SESAC is now fighting anti-trust lawsuits on two fronts.
In a March 3 U.S. Southern District of New York court ruling, Judge Paul Engelmayer denied SESAC’s motion for a summary judgement and is allowing an antitrust complaint brought against by television broadcasting companies to proceed to trial.
Prior to the latest development, on Dec. 23, 2013, a lawsuit filed in October 2012 by the Radio Music License Committee alleging anti-trust allegations against SESAC was greenlighted for a trial; a magistrate judge ruled that the RMLC has established a likelihood of a finding that SESAC’s conduct has produced anti-competitive effect and that the PRO has monopoly power. That trial is set to be hard by Judge C. Darnell in the U.S. Eastern District Court of Pennsylvania.
In the March 3 ruling (on a motion for a summary judgement for a lawsuit initially filed in November 2009 and amended in March
2010), the judge found in favor of the plaintiffs–which included the Meredith Corp., the E.W. Scripps Co.; and Hoak Media LLC, companies that run local television stations–allowing the complaint to proceed to trial on all three counts of antitrust behavior, although in a minor tweak, he narrowed two of the claims.
After reviewing the evidence, the court held that it “would comfortably sustain a finding that SESAC… engaged in an overall anti-competitive course of conduct designed to eliminate meaningful competition to its blanket license.”
But it narrowed the complaint’s ability to show it was a concerted action by the PRO and its 20,000 affiliate, and instead said the trial should focus on the small percentage of SESAC members–less than 1% of its membership–who appear to get the largest advances from the PRO and sign supplemental agreements with the organization.
According to court documents, 60-100 of the 20,000 SESAC songwriters have entered into a supplemental agreement which gives them an advance or an otherwise guaranteed amount of money, sometimes well over $1 million a year; in exchange for that they agree not to license their music directly or face large monetary penalties.
The television companies filed the complaint only after the Television Music Licensing Committee couldn’t convince the U.S. Dept. of Justice to sue SESAC back in 2008-2009. After investigating the TMLC complaints, the DOJ closed its investigation without taking action.
The plaintiffs allege that prior to 2008 SESAC’s licensing ability was constrained by industry wide agreements and a contractual duty to arbitrate disputed rate increases. But since then, the plaintiffs allege that SESAC has set an exorbitant price for its blanket license, even as it rendered the other alternative licenses — per-program licenses, direct licenses, source licenses and an adjustable-fee blanket licenses — as either cost prohibitive or of diminished utility.
For example, negotiations between SESAC and the TMLC were unsuccessful in 2005 and an arbitrator set the industry-wide blanket fee of $16 million for 2005; $17.6 million for 2006; and $19.3 million in 2007. But the use of alternative licenses to the SESAC blanket license produced savings off the blanket license fees for those years, respectively of $575,000; $1 million and $2 million.

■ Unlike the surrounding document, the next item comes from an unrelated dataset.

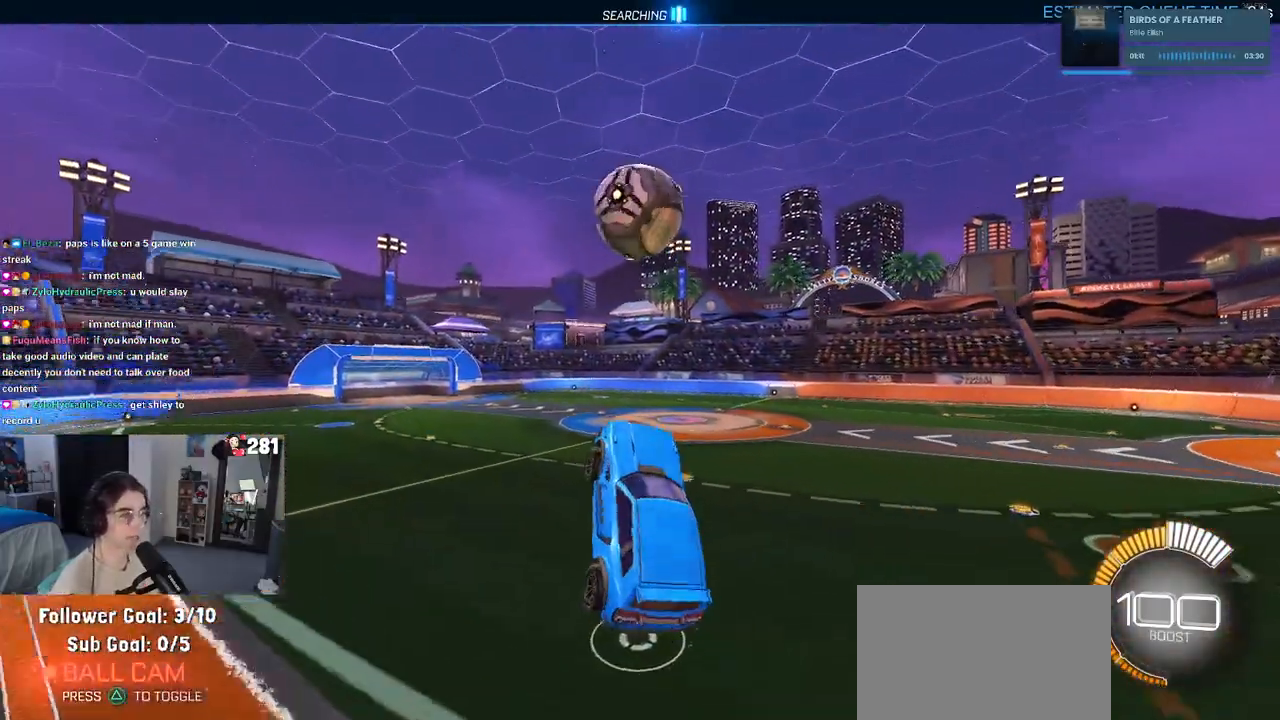
{"buttons": ["TRIANGLE"], "left_stick": "center", "right_stick": "center", "events": [[33, "left_stick", "center"], [150, "left_stick", "right"], [317, "left_stick", "center"], [450, "TRIANGLE", "down"]]}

Since then, savings have been negligible because of changes made by SESAC to the alternative licenses, the plaintiffs allege.

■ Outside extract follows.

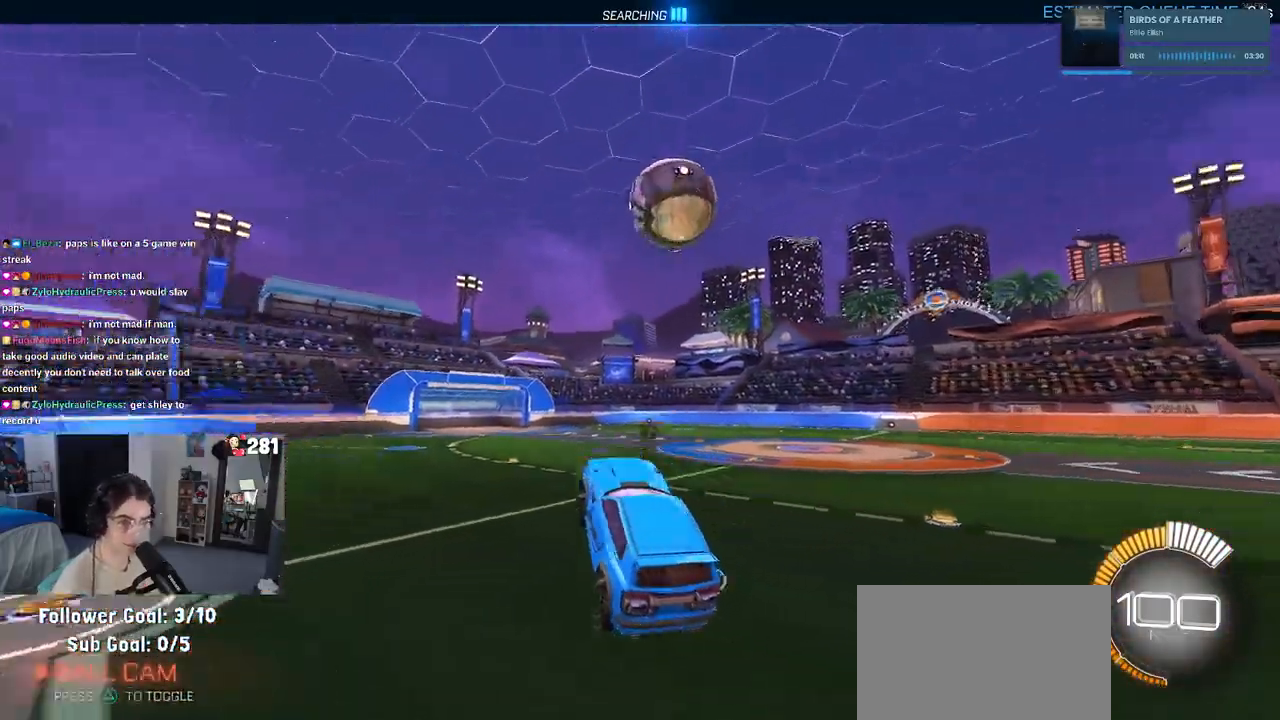
{"buttons": [], "left_stick": "center", "right_stick": "center", "events": [[67, "TRIANGLE", "up"], [83, "left_stick", "right"], [233, "left_stick", "center"], [300, "left_stick", "right"], [500, "left_stick", "center"]]}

In allowing the lawsuit to proceed, Judge Engelmayer found that the plaintiffs have produced evidence on which a jury could find: that no economically feasible alternatives to SESAC’s blanket license existed; and that SESAC’s conduct harmed competition.
SESAC argued that its blanket license has pro-competitive benefits that outweigh any anti-competitive aspects of its dealing with the television companies; and the judge said at trial they will get the opportunity to defend that stance.
A SESAC spokeswomen declines to comment other than to state: “SESAC is confident that we will ultimately prevail.”
Subsequent to Billboard talking to SESAC, the Judge ordered both parties to take the next month and try to negotiate a settlement. “The Court hopes that the parties and counsel will use this “time out” to explore and discuss whether there are terms on which this lawsuit can be amicably resolved. The Court’s assessments of the facts and law in its recent decision also may be relevant to counsels’ assessments.” He asked them to tell him where they stand by April 11, and tell him whether the discussions have produced a settlement; or the possibility of one, or if there is no realistic prospect for a settlement. If its the latter, and the case is going to proceed to trial, the parties must submit by that date any future motions they intend to make; and their estimates for the length of trial.
“The parties should not expect a trial date, once set, to be moved,” Judge Engelmayer wrote. “The court urges the parties to use this window of time wisely.”